Akal budinya yang telah diperbarui lewat interaksinya
dengan Firman selama 37 tahun membuat Henderson bisa berkata saat dia
berhadapan dengan maut, "Saya tidak pernah bertanya, 'mengapa saya?'
Saya tidak akan mengubah tempat saya dengan siapa pun di dunia ini. Saya
meletakkan iman saya pada Allah. Saya tidak takut mati. Saya masih
memiliki saat ini, dan jika saya masih ada besok itu bagus juga."
"Saya sedang berada di dalam tahapan hidup di mana
saya banyak ketawa. Saya menertawakan diri saya sendiri, sikap
perfeksionis saya, ketidak-sabaran saya dan ada kalanya cara saya yang
tidak diplomatis saat membicarakan hal-hal yang dekat dengan hati saya."

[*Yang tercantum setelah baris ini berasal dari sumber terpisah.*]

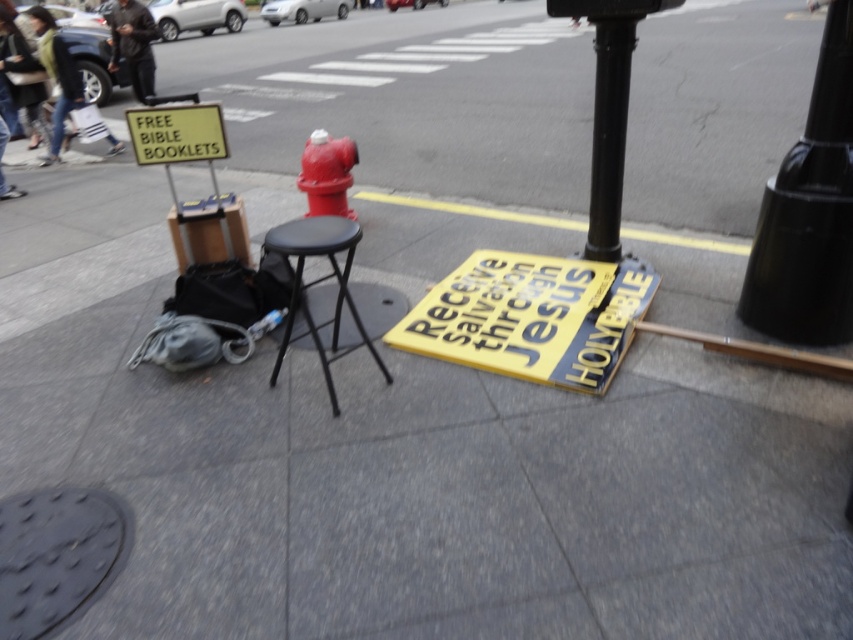
You are a pedestrian walking along the sidewalk and notice the black glossy pole at upper right and the black metal stool at center. Which object is positioned more to the east?

The black glossy pole at upper right is positioned more to the east since it is located to the right of the black metal stool at center.

What is the 2D coordinate of the glossy metal fire hydrant at center?

The glossy metal fire hydrant at center is located at the 2D coordinate point of (326,173).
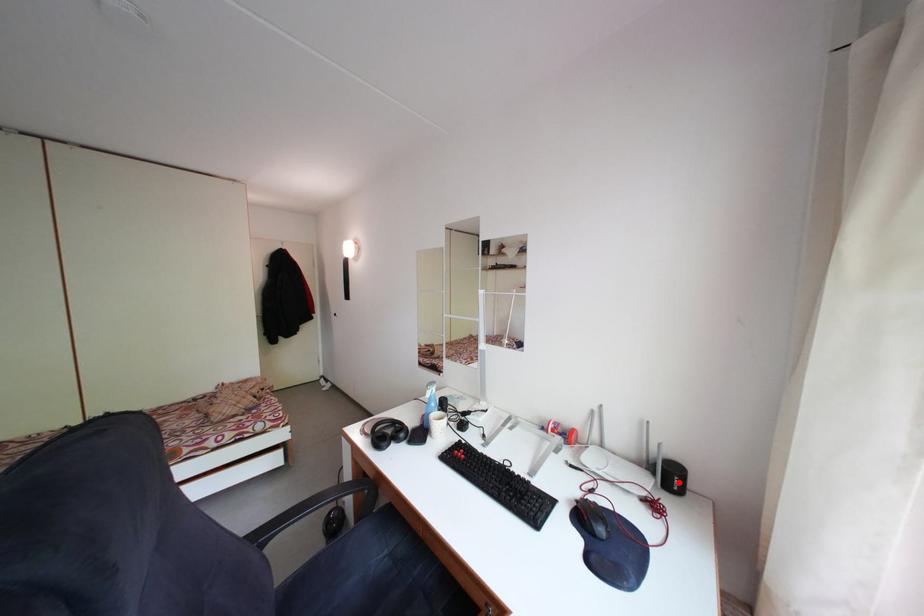
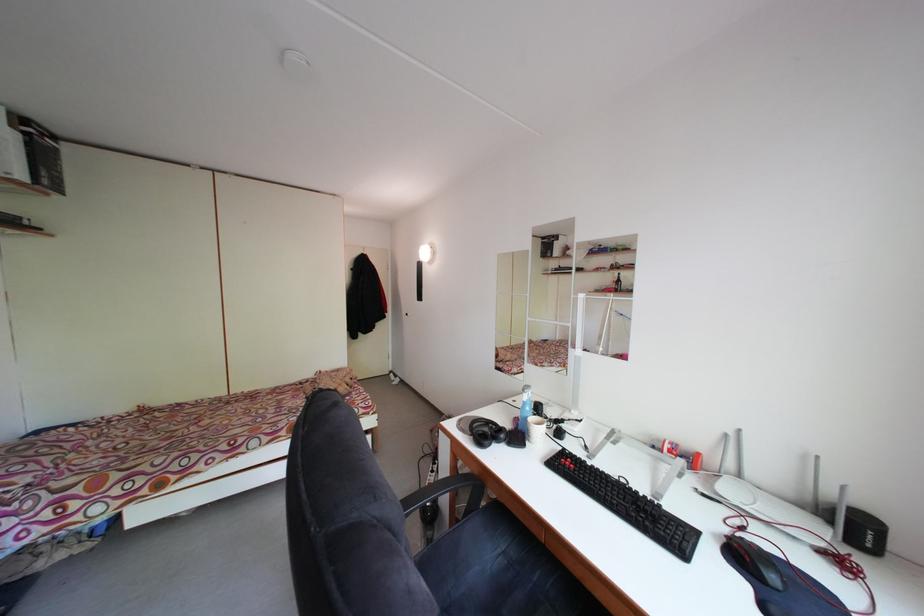
Where in the second image is the point corresponding to the highlighted location from the first image?

(865, 535)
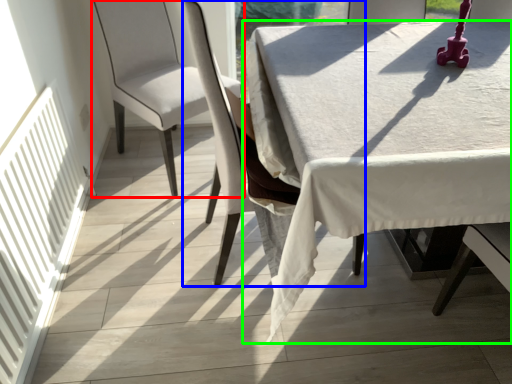
Question: Based on their relative distances, which object is farther from chair (highlighted by a red box)? Choose from chair (highlighted by a blue box) and table (highlighted by a green box).

Choices:
 (A) chair
 (B) table

Answer: (B)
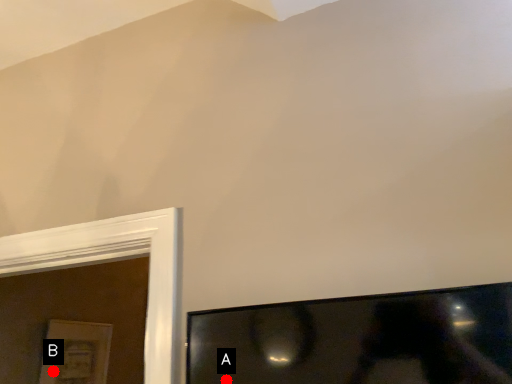
Question: Two points are circled on the image, labeled by A and B beside each circle. Which point is further to the camera?

Choices:
 (A) A is further
 (B) B is further

Answer: (B)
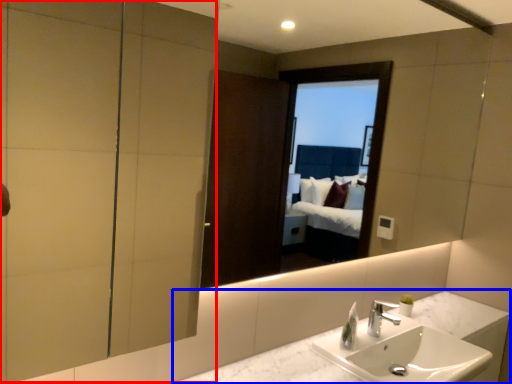
Question: Which object appears closest to the camera in this image, screen door (highlighted by a red box) or counter top (highlighted by a blue box)?

Choices:
 (A) screen door
 (B) counter top

Answer: (A)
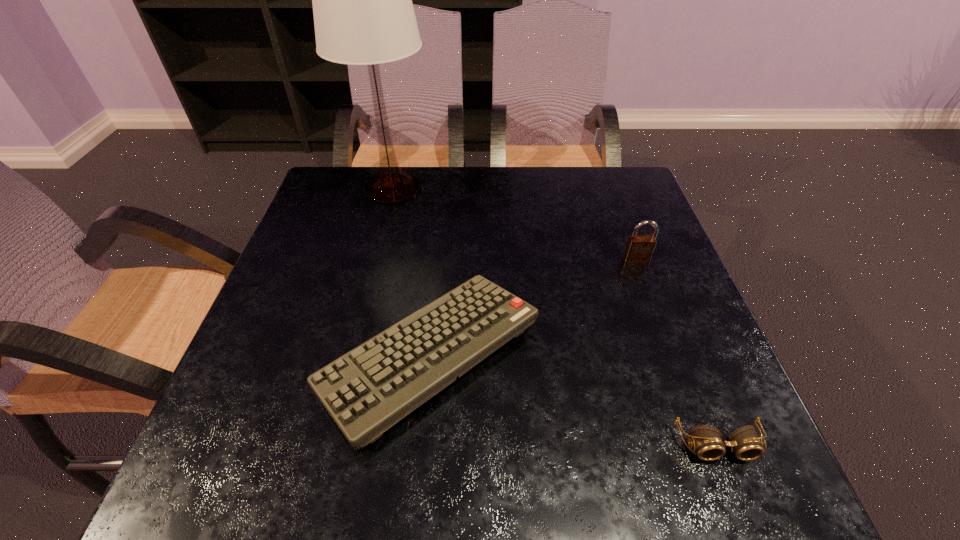
This screenshot has height=540, width=960. In order to click on the farthest object in this screenshot , I will do `click(363, 13)`.

Locate an element on the screen. This screenshot has width=960, height=540. the tallest object is located at coordinates (363, 13).

Where is `the second farthest object`? Image resolution: width=960 pixels, height=540 pixels. the second farthest object is located at coordinates (639, 249).

The height and width of the screenshot is (540, 960). Identify the location of padlock. (639, 249).

The image size is (960, 540). Find the location of `computer keyboard`. computer keyboard is located at coordinates (366, 391).

The height and width of the screenshot is (540, 960). What are the coordinates of `goggles` in the screenshot? It's located at [744, 442].

Identify the location of free space located 0.160m above the cylindrical shade of the farthest object. The height and width of the screenshot is (540, 960). (376, 254).

Locate an element on the screen. The width and height of the screenshot is (960, 540). free space located 0.120m on the front-facing side of the second farthest object is located at coordinates (652, 303).

The image size is (960, 540). Find the location of `vacant space located on the back of the computer keyboard`. vacant space located on the back of the computer keyboard is located at coordinates (445, 188).

Identify the location of object at the far edge. (363, 13).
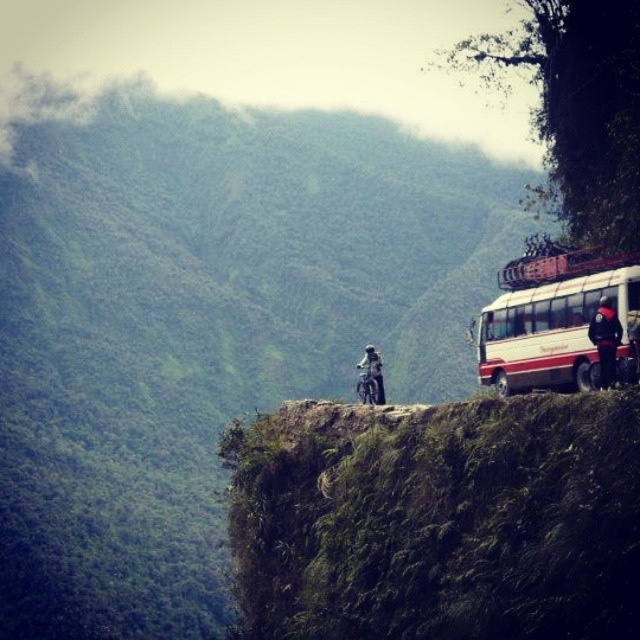
Identify the location of white matte bus at right. (554, 324).

Does white matte bus at right appear on the left side of dark gray fabric jacket at center?

Incorrect, white matte bus at right is not on the left side of dark gray fabric jacket at center.

Is point (529, 342) less distant than point (374, 353)?

Yes, it is.

Identify the location of white matte bus at right. The width and height of the screenshot is (640, 640). (554, 324).

Can you confirm if green grassy cliff at upper right is positioned to the left of dark gray fabric jacket at center?

Correct, you'll find green grassy cliff at upper right to the left of dark gray fabric jacket at center.

Which is behind, point (632, 432) or point (380, 403)?

Point (380, 403)

Which is in front, point (528, 616) or point (362, 387)?

Positioned in front is point (528, 616).

Where is `green grassy cliff at upper right`? The height and width of the screenshot is (640, 640). green grassy cliff at upper right is located at coordinates (438, 522).

Who is more distant from viewer, (x=236, y=540) or (x=602, y=356)?

Point (x=236, y=540)

Can you confirm if green grassy cliff at upper right is positioned to the left of dark blue jacket at right?

Correct, you'll find green grassy cliff at upper right to the left of dark blue jacket at right.

Does point (308, 605) come behind point (600, 358)?

Yes, it is behind point (600, 358).

Find the location of a particular element. The image size is (640, 640). green grassy cliff at upper right is located at coordinates click(x=438, y=522).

"Sekarang, ketenangan batin, kepuasan dan kedamaian
yang saya alami setiap hari menyakinkan saya bahwa janjiNya untuk
mengasihi dan mempedulikan saya itu nyata dan benar. Menderita sakit
kanker darah ini tidak mengubah semuanya itu. Karena di atas semuanya
itu, saya merindukan untuk menghabiskan kekekalan bersamaNya."
"Kematian Yesus telah memusnahkan dia, yaitu Iblis,
yang berkuasa atas maut; supaya dengan jalan demikian Ia membebaskan
mereka yang seumur hidup berada dalam perhambaan oleh karena takutnya
kepada maut - Ibrani 2:14-15"
Itulah kebenaran yang sangat memerdekakan yang dapat
dialami oleh setiap orang yang hidupnya dijalani bersama Tuhan.